→ **Written task 1**: In the text on bivariate distributions, what means and variances does the bivariate normal distribution have?
→ **Written task 2**: Which distributions does the text on bivariate distributions introduce with a name followed by a colon? List all of them.

→ **Text under study**:
* * *
1.1 A. Six bivariate distributions

Standard univariate distributions can be extended to multivariate distributions in multiple ways. For illustration we have chosen six distributions. We present the specific bivariate extensions used in our simulations.

Normal: This is simply the bivariate normal distribution with zero means, unit variances and correlation denoted by \(\theta\).

Uniform: A pair of correlated uniform random variables (X, Y) is generated by starting with two independent uniform variables U and V. Consider a dependency parameter \(\theta \in [-1,\ 1]\). Note that \(\theta = \pm 1\) indicate perfect correlation. Thus in that case the uniform pair (X, Y) equals \((U, 1-U)\) or (U, U). In other cases we draw another random number, say W, from Beta\((\alpha , 1)\), where the shape parameter \(\alpha\) equals

$$\begin{aligned} \alpha = \frac{1}{2} \left[ \sqrt{\frac{49+\theta }{1+\theta }} -5 \right] . \end{aligned}$$

Then we define the dependent pair (X, Y) by \(X=U\) and

$$\begin{aligned} Y = \left\{ \begin{array}{ll} |W-X| &{} \text{ if } \, \, \, V < 1/2 \\ 1-|1-W-X| &{} \text{ if } \, \, \, V \ge 1/2. \end{array} \right. \end{aligned}$$

Exponential: The dependent exponential pair (X, Y) is obtained as follows. Let X be Exponential(1) random variable. Let U be a uniform(0,1) random variable. Then define Y as

$$\begin{aligned} Y = \left\{ \begin{array}{ll} Exponential(1 + \theta X))) &{} \text{ if } \, \, \, E/(E + G)) < U \\ Exponential(2 + \theta X))) &{} \text{ if } \, \, \, E/(E + G)) \ge U, \end{array} \right. \end{aligned}$$

where \(E = ((1 - \theta + \theta X)/\exp (X))/(1 + \theta X)\) and \(G = ((\theta + \theta ^2 X)/\exp (X))/((1 + \theta X)^2).\)

Laplace: \(Z = (X, Y)\) is said to be bivariate standard Laplace, if their joint density is as follows.
* * *
→ **Available data**:
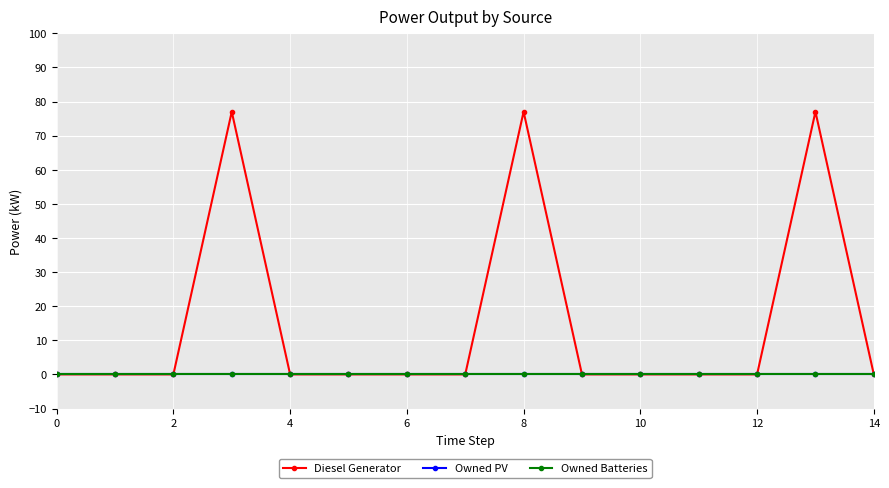

Which series has the largest total across all categories?

Diesel Generator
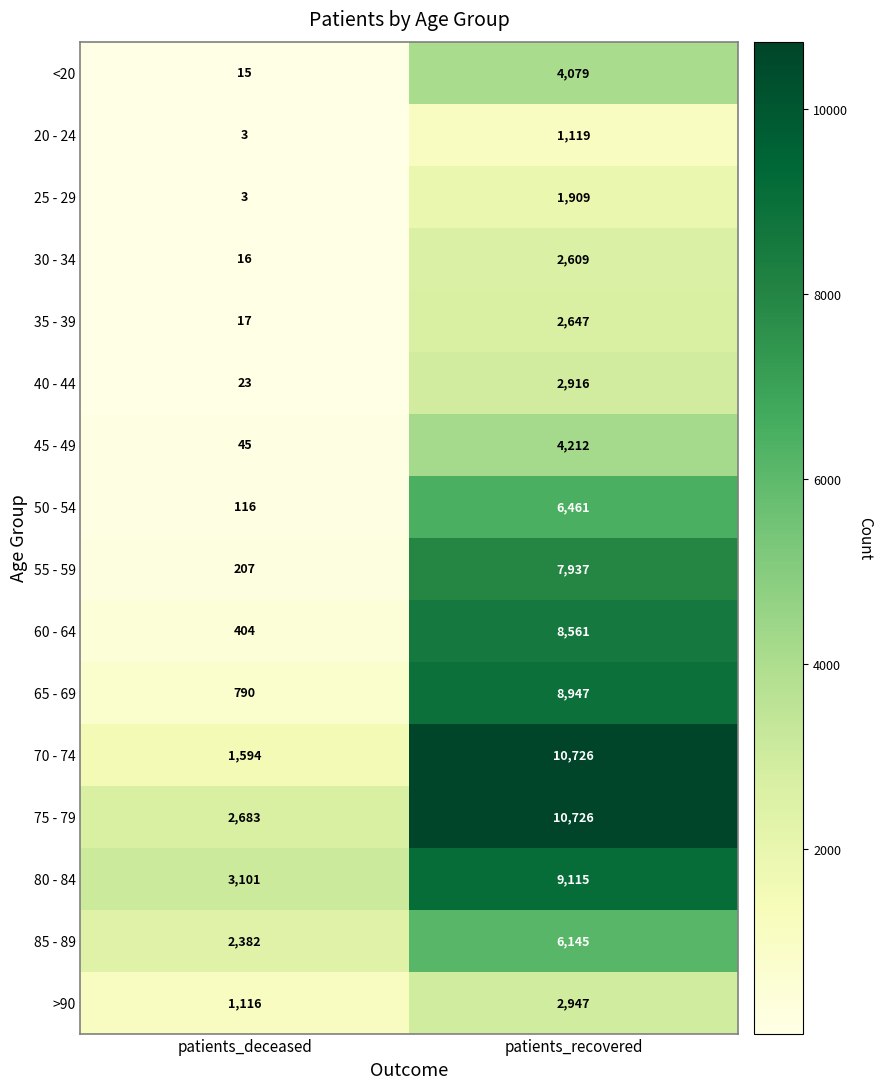

What is the average value of the 80 - 84 series?

6108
* * *
→ **Problem solution 1**: Zero means and unit variances.

→ **Problem solution 2**: Normal, Uniform, Exponential, Laplace